The smart, forward-thinking hotelier knows the hotel can profit from a free-to-guest HSIA offering directly and indirectly. The first step is investing in an Internet management solution that enables multiple business models. Such a solution would allow for different authentication and billing methods and service levels in different areas of the property. The solution should also allow for the layering of new services, such as Voice-over IP, and unique customizations.


  1. Manage your bandwidth

    Just because a hotel offers free HSIA to guests doesn't mean it has to give away unlimited bandwidth, opening up the potential for bandwidth hogs to clog the network. With a high-speed Internet system that supports bandwidth management, hoteliers can offer a base service for free and charge a premium to upgrade to a higher speed.

    Guests will appreciate knowing that the system allows everyone to have at least a base amount of bandwidth and those who are using more bandwidth will not slow others' connections. Guests who need more bandwidth won't mind paying a small fee for a higher speed of service.

  2. Use the service as an online advertising forum

    Online advertising is on the rise and hotels have an advantage. They can use their HSIA offering and web portal as an advertising medium and sell targeted advertising real estate. Sounds daunting, but with an Internet management solution in place and an integrated advertising tool, the hotelier simply sits back and collects advertising revenue. This way, a hotelier can offer dedicated advertising real estate on the hotel's welcome screen and even on any web page through a banner delivery process. That means ads are organized neatly in one small section of any page viewed, instead of popping up every 10 seconds. Scheduling and targeting mechanisms are put in place to ensure that the user is receiving timely, targeted advertising. The hotelier also can take advantage of the offering to advertise hotel services, such as the restaurant or room service. Local taxi companies and entertainment venues, too, could take advantage of the hotel's targeted advertising tool.

  3. Layer new services on to the high speed Internet system

    By investing in a high-speed Internet management solution that will accommodate the layering of new services, the hotelier can plan for and profit from upcoming technologies. Take Voice-over IP (VoIP). Hotels are losing revenue from long-distance service because guests are using their cell phones; VoIP is an even-less-expensive alternative. By adding VoIP to the Internet network, the hotel can get back profit it was losing.

  4. Charge for access in meeting rooms and business center

    Hoteliers often give away access in guestrooms, the lobby and other public areas because they are limited to the same authentication method throughout the property. With an Internet management solution in place, hoteliers can provide different authentication and billing methods in different areas of the property. The hotel can continue to offer the service free in guestrooms and charge for access of higher bandwidth in the meeting and conference rooms. Such premium access would allow for smooth operation of online activities that require more bandwidth, such as video conferencing.

  5. Install an Internet kiosk in the lobby

    For hotels lacking a business center with HSIA, an Internet kiosk is a great alternative. Such a kiosk could allow users to look up local information, check flights, print boarding passes and conduct online banking. It also would provide opportunies to push location-based messaging and promotions and to collect revenue from printing services.

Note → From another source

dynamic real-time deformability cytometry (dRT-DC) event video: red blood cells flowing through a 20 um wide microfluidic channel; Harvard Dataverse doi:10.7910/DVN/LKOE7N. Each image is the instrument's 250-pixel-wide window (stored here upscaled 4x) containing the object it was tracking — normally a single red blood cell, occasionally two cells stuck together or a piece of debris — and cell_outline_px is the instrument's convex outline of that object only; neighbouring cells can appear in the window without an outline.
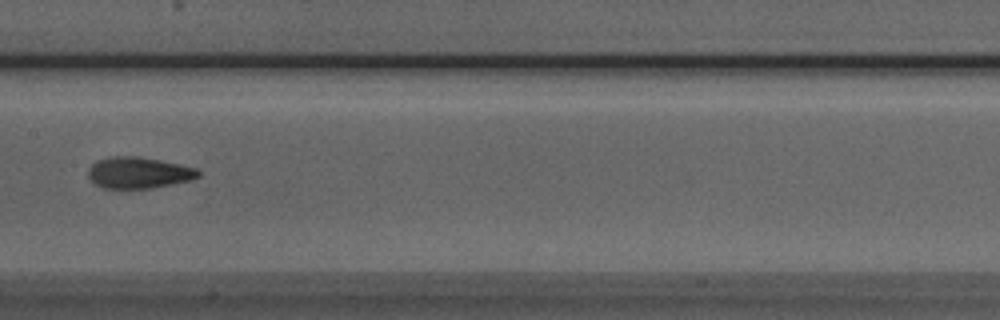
{"species": "Egyptian fruit bat (a non-hibernating species)", "species_latin": "Rousettus aegyptiacus", "temperature_condition": "room temperature", "stored_images_in_passage": 7, "camera_frame_rate_fps": 3000, "um_per_image_px": 0.085, "animal": {"sex": "male"}, "frame": {"image": 1, "passage_image": 7, "time_ms": 6.667, "image_size_px": [1000, 320], "cell_outline_px": [[200, 176], [192, 180], [152, 188], [104, 188], [96, 184], [88, 176], [88, 168], [96, 160], [112, 156], [140, 156], [160, 160], [196, 168], [200, 172]], "centroid_in_image_um": [11.78, 14.67], "position_along_channel_um": 195.6, "area_um2": 20.11}}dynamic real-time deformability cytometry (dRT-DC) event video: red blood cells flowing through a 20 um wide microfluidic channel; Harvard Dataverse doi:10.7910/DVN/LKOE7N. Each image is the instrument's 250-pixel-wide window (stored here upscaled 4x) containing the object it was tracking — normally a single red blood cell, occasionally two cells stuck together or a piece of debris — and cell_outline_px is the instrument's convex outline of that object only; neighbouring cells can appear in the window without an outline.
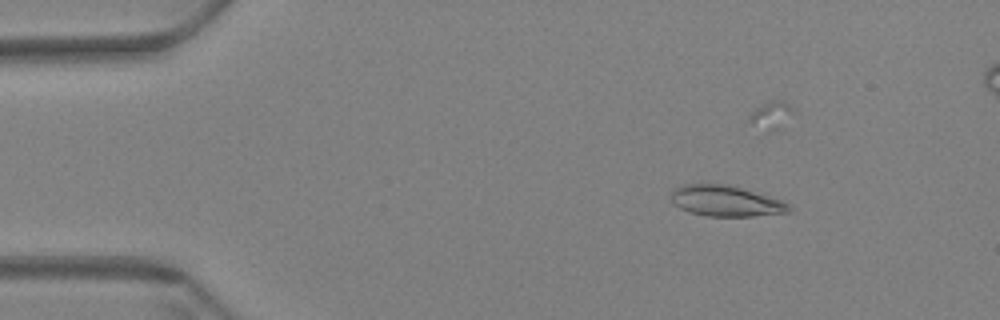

While it is easy to directly profit from a free-to-guest high speed Internet offering with the right products, services and partner, it is equally easy to indirectly benefit. Internet access is so necessary for business travelers, it has become a major criterion in hotel selection. Promoting a quality service can boost occupancy rates and delivering it will increase customer satisfaction. Satisfied guests mean loyal customers. If a hotel offers reliable, high-quality Internet service, guests will return. And as part of a VIP program, hoteliers can reward loyal customers with premium Internet service, with greater bandwidth, for free.